[The problem] Below are the records; restate all of them exactly.

[Excerpted data]

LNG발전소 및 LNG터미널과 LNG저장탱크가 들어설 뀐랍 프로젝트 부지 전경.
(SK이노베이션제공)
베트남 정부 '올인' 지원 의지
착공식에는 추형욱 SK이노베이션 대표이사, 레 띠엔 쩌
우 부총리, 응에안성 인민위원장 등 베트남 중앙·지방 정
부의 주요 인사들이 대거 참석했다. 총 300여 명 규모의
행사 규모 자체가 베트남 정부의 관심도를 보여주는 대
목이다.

[Response below]
LNG발전소 및 LNG터미널과 LNG저장탱크가 들어설 뀐랍 프로젝트 부지 전경.
(SK이노베이션제공)
베트남 정부 '올인' 지원 의지
착공식에는 추형욱 SK이노베이션 대표이사, 레 띠엔 쩌
우 부총리, 응에안성 인민위원장 등 베트남 중앙·지방 정
부의 주요 인사들이 대거 참석했다. 총 300여 명 규모의
행사 규모 자체가 베트남 정부의 관심도를 보여주는 대
목이다.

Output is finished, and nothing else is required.